In cities such as Seattle, San Francisco, and New York compared the General Merchandise sales have increased compared to the rest of the country. The end of the week on 2nd March witnessed the highest average sales since the start of the year 2020, with sales of general household items reaching US$53, relative to a prior average of US$46 and US$49, respectively in January and February 2020. US footwear imports from China just had their worst January in more than a decade, saw 15.7% year-over-year decline in four years as around 70% of shoes sold in the US come from China.

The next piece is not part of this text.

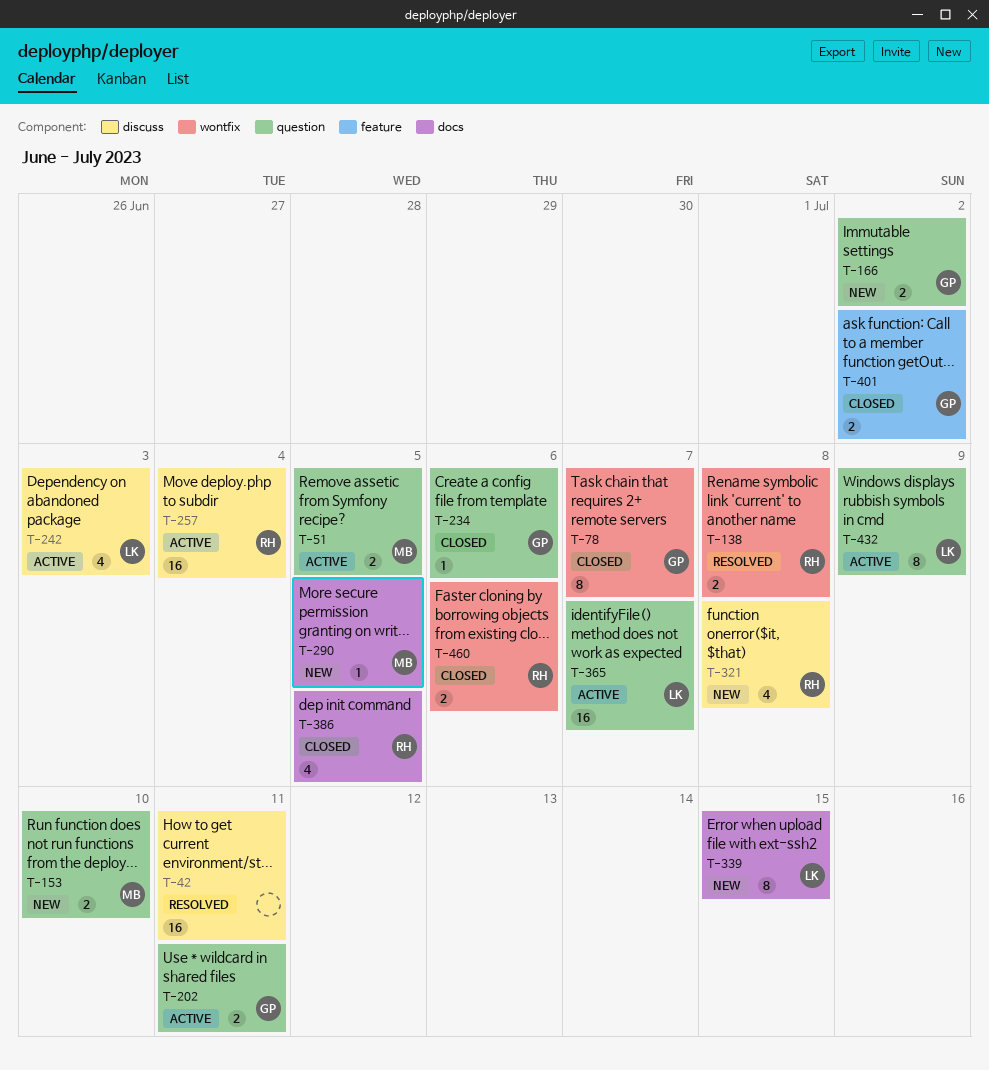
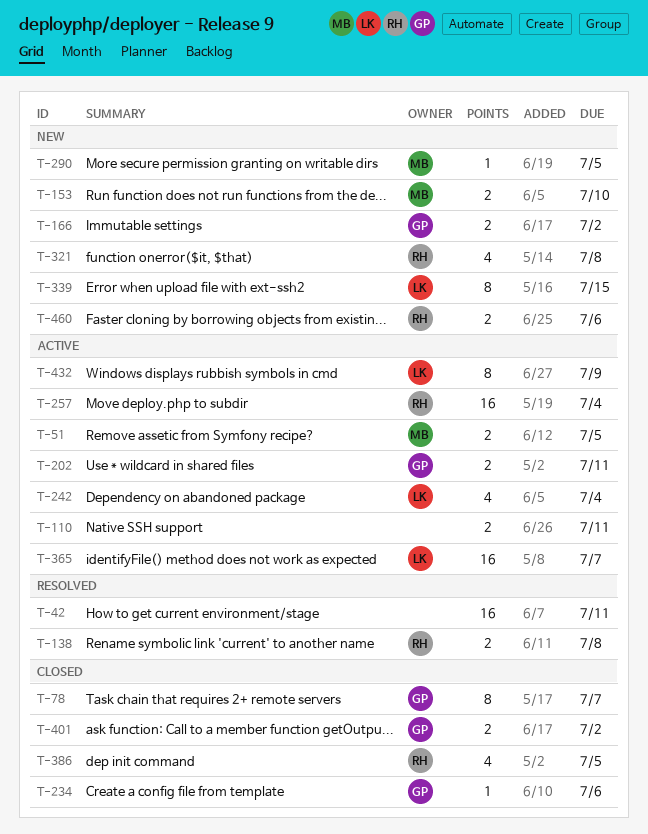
T-110: none -> present
T-242, due: Jul 3 -> Jul 4
T-460, status: Closed -> New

China which represents 23% of Adidas business, with 19% of its manufacturing capacity in China is losing about US$100 million in revenue every week

Healthcare Sector:

In late February, the pharmaceutical industry reported the first shortage of a drug due to the COVID-19 outbreak. Booming of E-commerce activity, especially related to healthcare and grocery, is the recent trend of the US market. The country has witnessed an increasing trend in Amazon searches for products such as hand sanitizer and antibacterial soap. Digital shoppers are also willing to convert on products they need with longer delivery windows to avoid going to stores. Dr. Brian Monahan, the physician of Congress and the US Supreme Court, expects about 70 to 150 million people in the US to be infected with COVID-19. About 72% of the manufacturers of pharmaceutical ingredients in the US are overseas, wherein China represents 13%. A top US health official said the worst is yet to come, COVID-19 patients in the hospitals would increase in such a manner that there would be a shortage of doctors and nurses, to provide service in the hospitals in the US

Real Estate Sector:

Roofstock, a renowned online marketplace for real estate investors in the US, has witnessed a 450% increase in traffic from Asian countries in the past few months. Mortgage rates in the country have dropped by 3.7%. Majority of the home searchers have suspended their home search in places such as Tampa Bay, Florida and San Antonio, Texas. Further, these searchers have also requested to meet the agents in private places rather than in public spaces. China, the largest foreign buyer of residential units in the US (reported as per the National Association of Realtors' (NAR) 2019 International Activity). China accounts for US$13.4 billion of US$77.9 billion, representing 17.2% of the foreign market share. Production and economic activities are expected to slow down as people are likely to stay indoors, which will show low consumer spending. The default rate in CRE loans is expected to increase, wherein production and development is expected to decline

Food & Beverage Sector:

Pie shops in numerous cities including New York, Seattle, and San Francisco have lost 000’s of dollars in sales for Pie per day. Companies had cancelled orders as offices close and employees work remotely. Fake COVID-19 products may come in various forms including dietary supplements and other foods, as well as products purporting to be drugs, medical devices, and vaccines, this may place consumers at risk. Restaurants in the country are likely to be affected before the coronavirus itself leaves the headlines

Utility & Energy Sector:

As an effect of the COVID-19 outbreak, various projects associated with utility wind and solar in the US are in the phase of delays through the supply chain and uncertainty about the future. Deliveries are getting extended out due to some real supply chain disruptions. There could be delays in component delivery as a result of the COVID-19 outbreak, which may impact the ability of individual projects deliverable by the end of the year, but the scale and extent of the delay is not yet known


For the research and findings, it is quite clear that the world's largest market i.e. US is not an exception and the conduction would become worse in the country due to COVID-19 outbreak. Since last week US has witnessed a drastic increase in the COVID-19 cases. The impact of the disease would have a major impact on the industrial sector not only in the US but also in other major developed and developing nations. How the market would react in the near future is hard to evaluate.